Little did the Celts realize, at first, that it was not gold they brought back home, but a Trojan horse: gold was the universal currency of troops; at about 200 BC, the Romans had driven the last Celts from Italy and Celtic armies and their commanders with two hundred years of accumulated experience in Greek battles, knowledge of Greek culture and experiences with Greek tyrants such as Dionysius I, suddenly had no one to fight but each other, at home.

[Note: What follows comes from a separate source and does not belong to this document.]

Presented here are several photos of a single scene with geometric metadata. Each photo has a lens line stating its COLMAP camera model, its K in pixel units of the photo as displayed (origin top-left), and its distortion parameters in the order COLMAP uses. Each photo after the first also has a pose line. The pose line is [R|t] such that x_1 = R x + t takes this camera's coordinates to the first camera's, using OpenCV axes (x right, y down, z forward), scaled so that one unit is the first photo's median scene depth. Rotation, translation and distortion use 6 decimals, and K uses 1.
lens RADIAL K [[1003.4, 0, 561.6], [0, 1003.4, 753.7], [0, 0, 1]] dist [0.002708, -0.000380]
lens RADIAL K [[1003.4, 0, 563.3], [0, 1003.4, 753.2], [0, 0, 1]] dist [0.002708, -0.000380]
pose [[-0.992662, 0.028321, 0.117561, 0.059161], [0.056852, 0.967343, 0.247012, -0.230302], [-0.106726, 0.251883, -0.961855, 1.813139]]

What followed is too complex to write about here, but you can get an idea of the sorts of safeguards that had to evolve from Caesar's description of the druids as judges; the divisions into factions; the inviolate nature of booty, and so on. Tribal society had to somehow absorb all of that wealth and prevent the emergence of its own tyrants. It became a society of conspicuous waste: the slaughter of far more livestock than could possibly be eaten; the deposition of great treasures in rivers and bogs; competition over who has the greatest finery. Although avoided at first, coin use returned and spread, and you see the gold become increasingly debased over time. Too much gold had already gone (we are finding it today).

Again, foreign troops cannot be hired. They still work for gold staters, not for silver or even copper. Response to hostilities becomes ever more local. Then comes Caesar, then comes Claudius. Game over.

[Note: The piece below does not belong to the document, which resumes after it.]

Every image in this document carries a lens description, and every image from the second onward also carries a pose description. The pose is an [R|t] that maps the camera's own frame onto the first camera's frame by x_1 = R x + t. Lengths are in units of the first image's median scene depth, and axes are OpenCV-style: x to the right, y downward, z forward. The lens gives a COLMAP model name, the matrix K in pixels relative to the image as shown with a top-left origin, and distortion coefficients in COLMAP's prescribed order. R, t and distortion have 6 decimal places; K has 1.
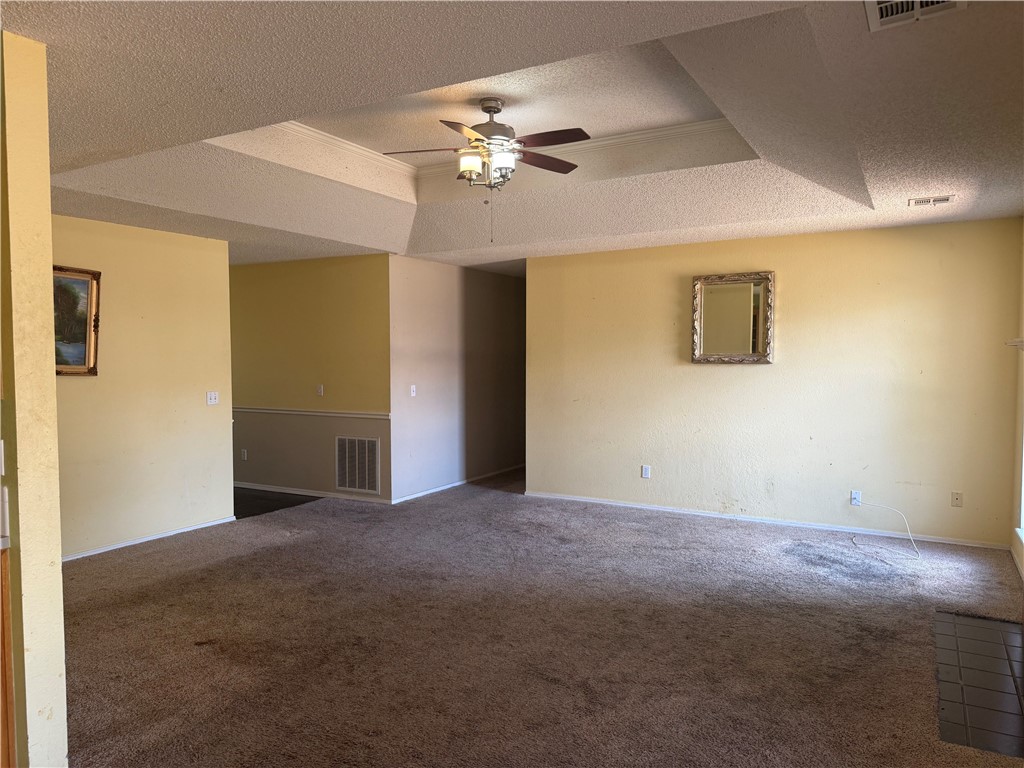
lens RADIAL K [[714.7, 0, 512.0], [0, 714.7, 384.0], [0, 0, 1]] dist [0.002099, -0.007271]
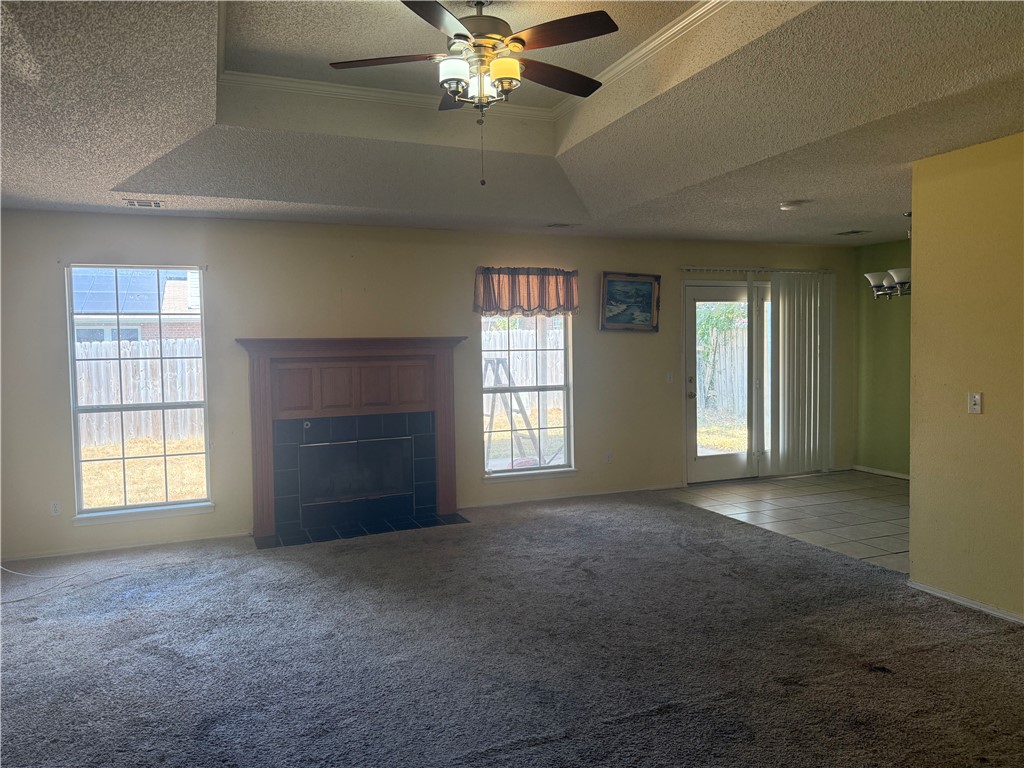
lens RADIAL K [[714.7, 0, 512.0], [0, 714.7, 384.0], [0, 0, 1]] dist [0.002099, -0.007271]
pose [[-0.791286, -0.018845, 0.611156, -0.497512], [0.041745, 0.995528, 0.084747, -0.062474], [-0.610019, 0.092572, -0.786961, 1.571167]]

In Britain, the military gold coinage has at first only a tribal identity, and this includes its usage against Caesar's troops. Sometime after Caesar had left, names start to appear on British coins that have been assumed to be of kings operating in a Medieval line of familial succession from a central tribal authority. This is really a description of a state. We see a secure background of avoidance of even family cliques with the business over Dumnorix and Diuiciacus of the Aedui; with the Celts practice of fosterage; with their two factions extending as far down as to some families. We see, too, ample evidence of multiple levels of kingship by looking at potential evolutionary states between what Caesar describes and what we see in later Irish laws.

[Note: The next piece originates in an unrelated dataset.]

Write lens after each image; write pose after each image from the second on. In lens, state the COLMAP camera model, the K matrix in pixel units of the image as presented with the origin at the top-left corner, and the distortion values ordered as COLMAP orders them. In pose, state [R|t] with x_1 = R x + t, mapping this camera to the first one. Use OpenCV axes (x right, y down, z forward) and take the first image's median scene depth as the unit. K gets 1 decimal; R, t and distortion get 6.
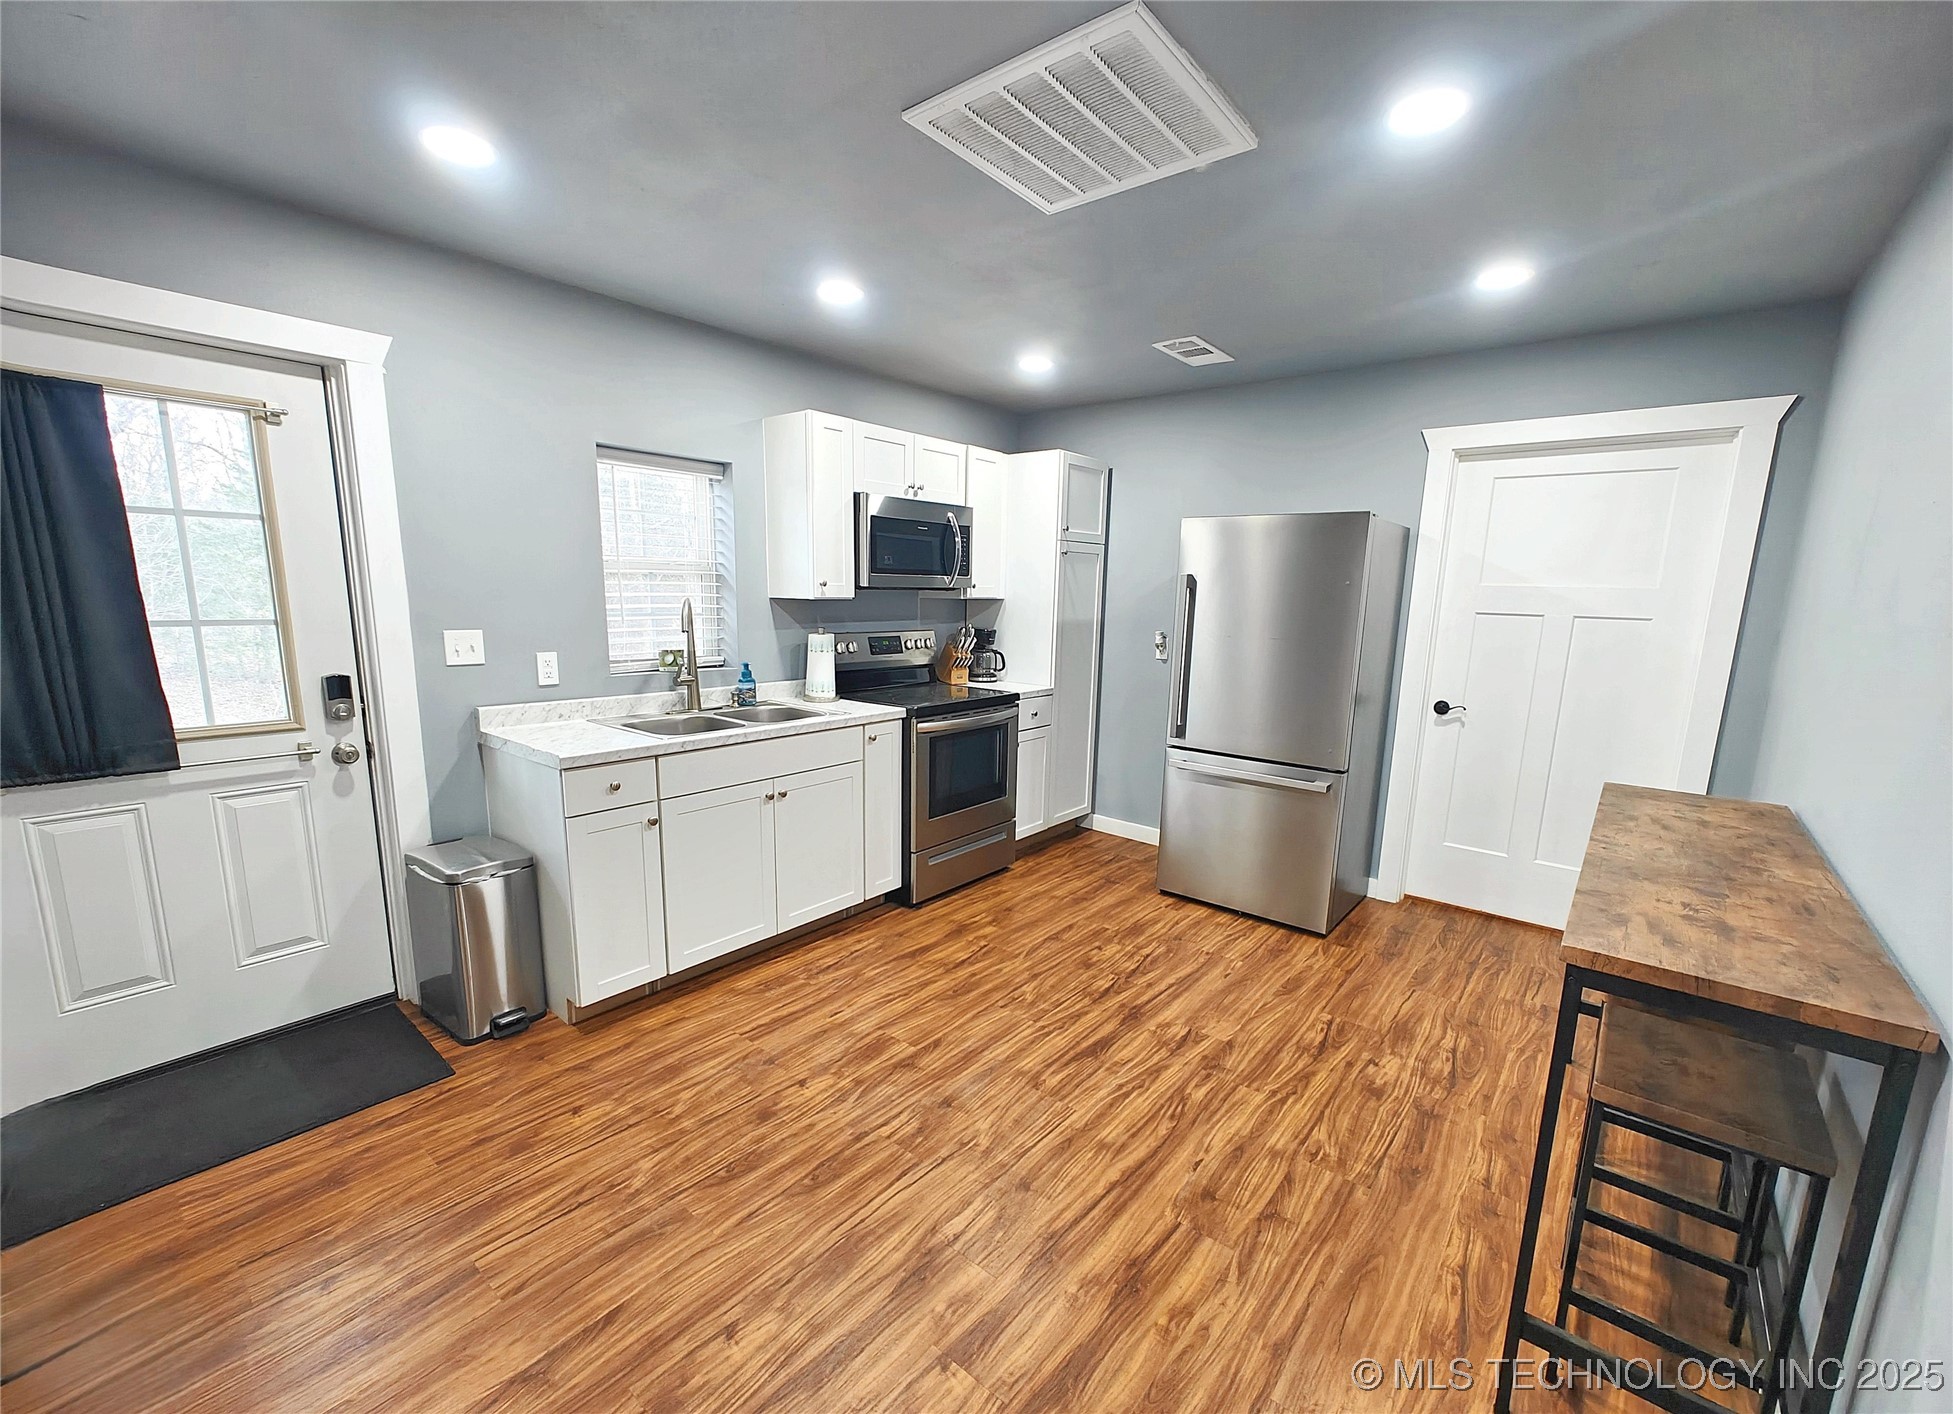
lens RADIAL K [[810.3, 0, 979.3], [0, 810.3, 742.1], [0, 0, 1]] dist [-0.000959, -0.000226]
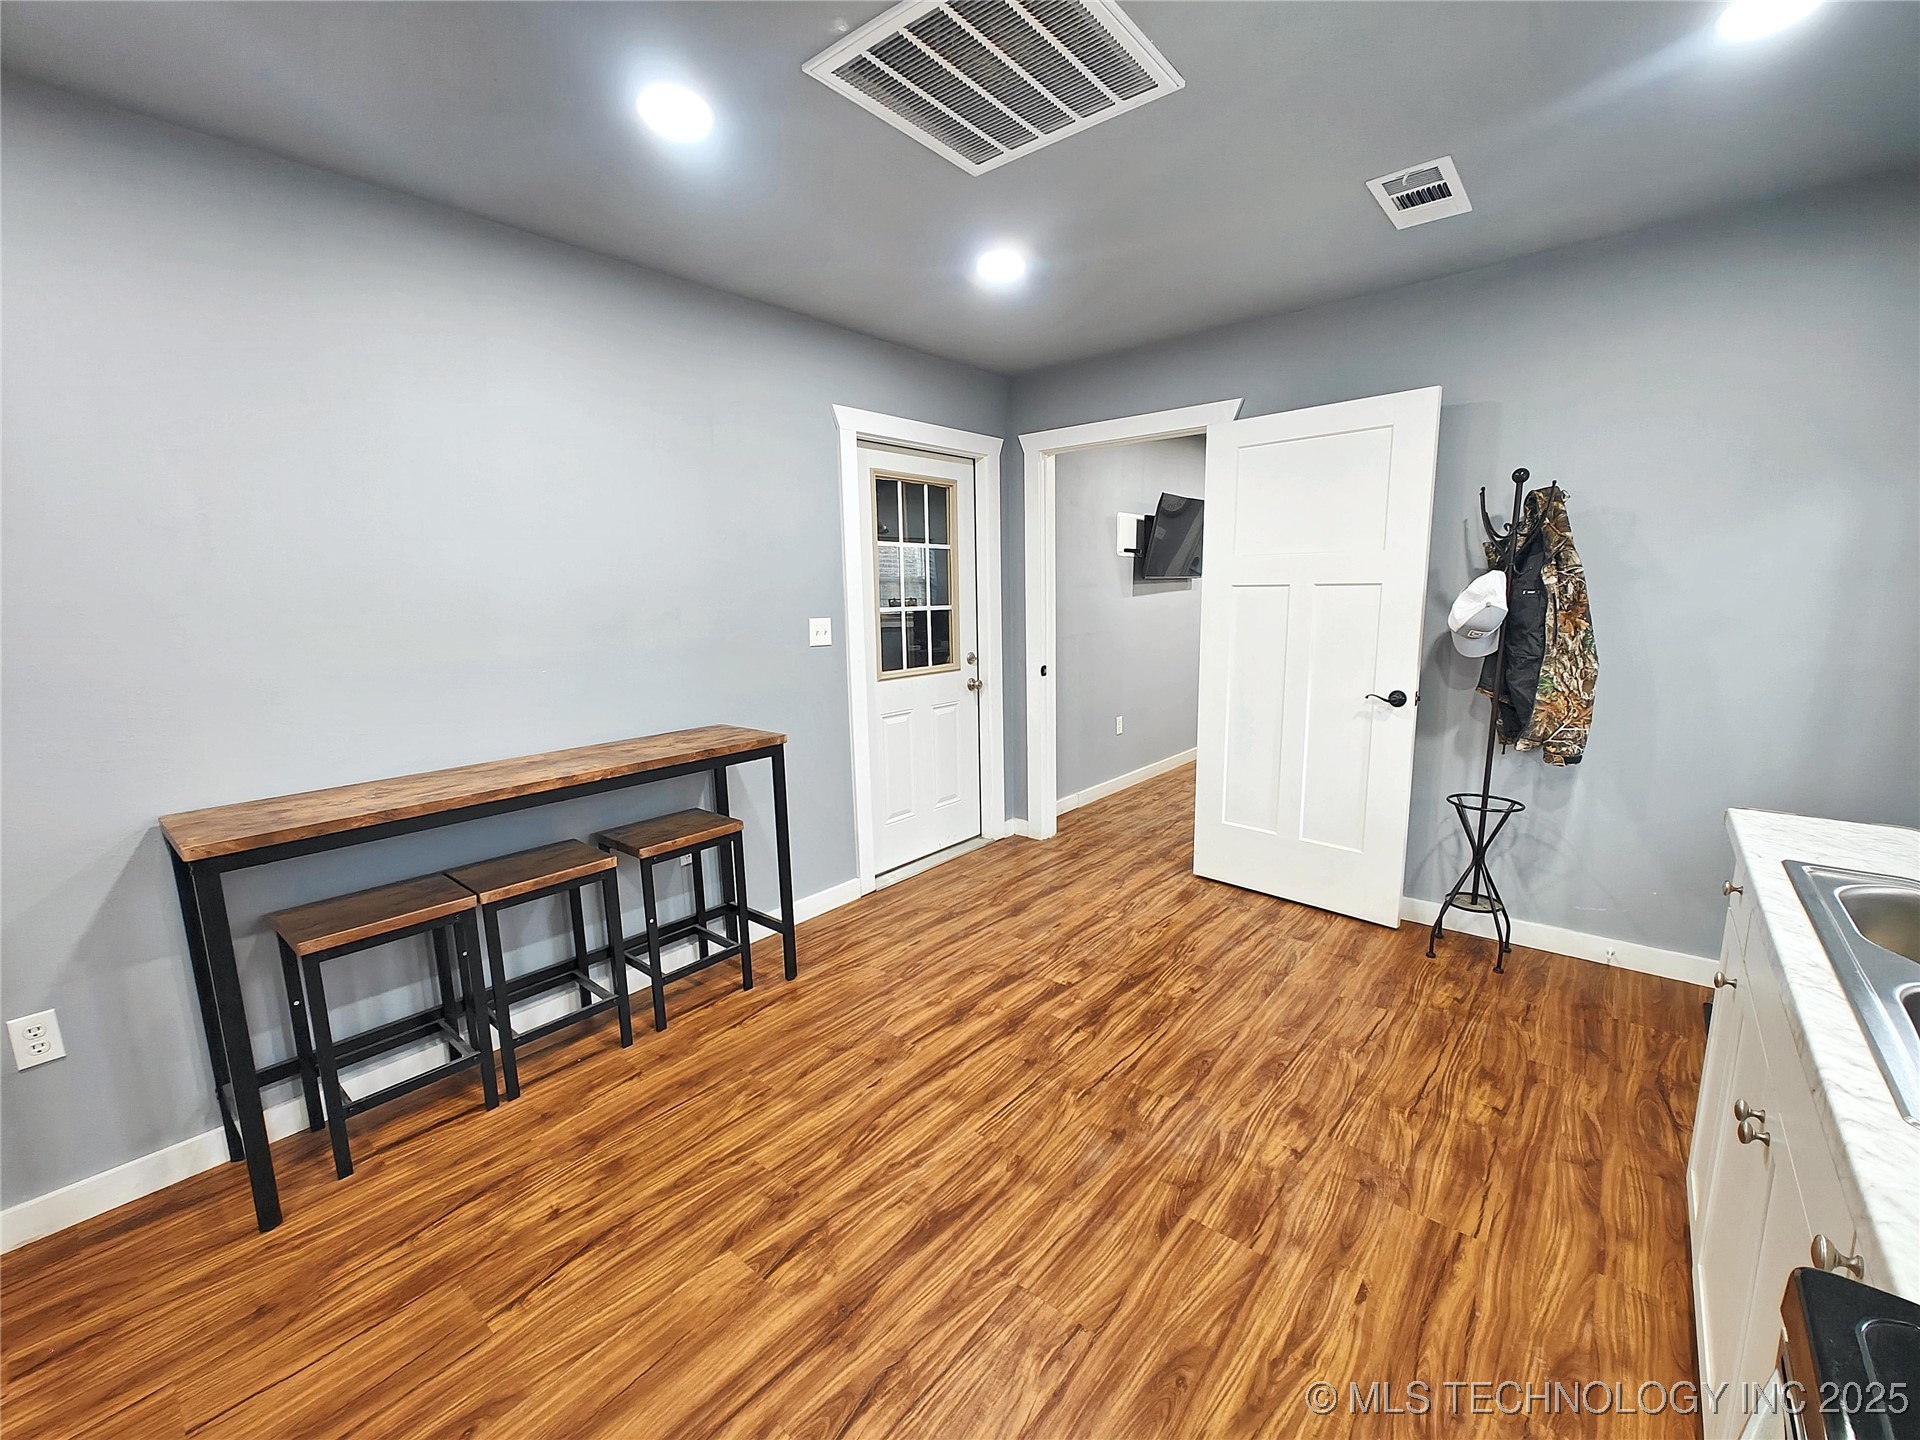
lens RADIAL K [[804.4, 0, 960.0], [0, 804.4, 720.0], [0, 0, 1]] dist [-0.000158, 0.000279]
pose [[-0.999925, -0.003036, 0.011902, 0.122229], [0.001286, 0.937750, 0.347307, -0.291787], [-0.012215, 0.347297, -0.937676, 1.625224]]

We are used to money being issued each year so we can spend it in the shops, but in the time we are looking at, money was predominantly used for warfare. But times were changing, and trading opportunities offered more chances for wealth than did warfare, which had become rather hobbled after a while, anyway, by tribal policy. I think that names appeared as political slogans. Money was given a new purpose: as capital for trade and politics, not war. The best clan leader was the one who would give the most; who would waste the most. Whether the conflict was political with kings vying with each other for votes to gain another rung in kingship, or was with swords and military pay, coinage was used to obtain power and not to revel in it afterward. So you are bound to find a lot of coins issued by people whose coins said "Make me your leader", but the people did not listen. I would expect coin use to be sporadic, especially for the gold. This is what happened with the Greeks use of gold, which the Celts directly inherited: it was only issued for a campaign. When Greek coins are dated in catalogs, "350 - 300 BC" it does not mean that coins were issued each year, between those two dates. It means that the coin type was issued sometime between those two dates because of certain evidence, but we have no idea, yet, of what exact date. A coin production might go on for days, weeks, months, but only for years in extreme cases or with very large states.

So when assigning names on Celtic coins to a succession of family heirs, you had better have strong historical evidence that this is correct because there is a lot of evidence to the contrary for this sort of thing. We cannot even know, for sure, that  COM F. really means birth son of Commios; whether it is a formal tribal adoption (I had a friend, once, who was adopted into a tribe and became a princess of that tribe); or whether COM F. means MacCommios.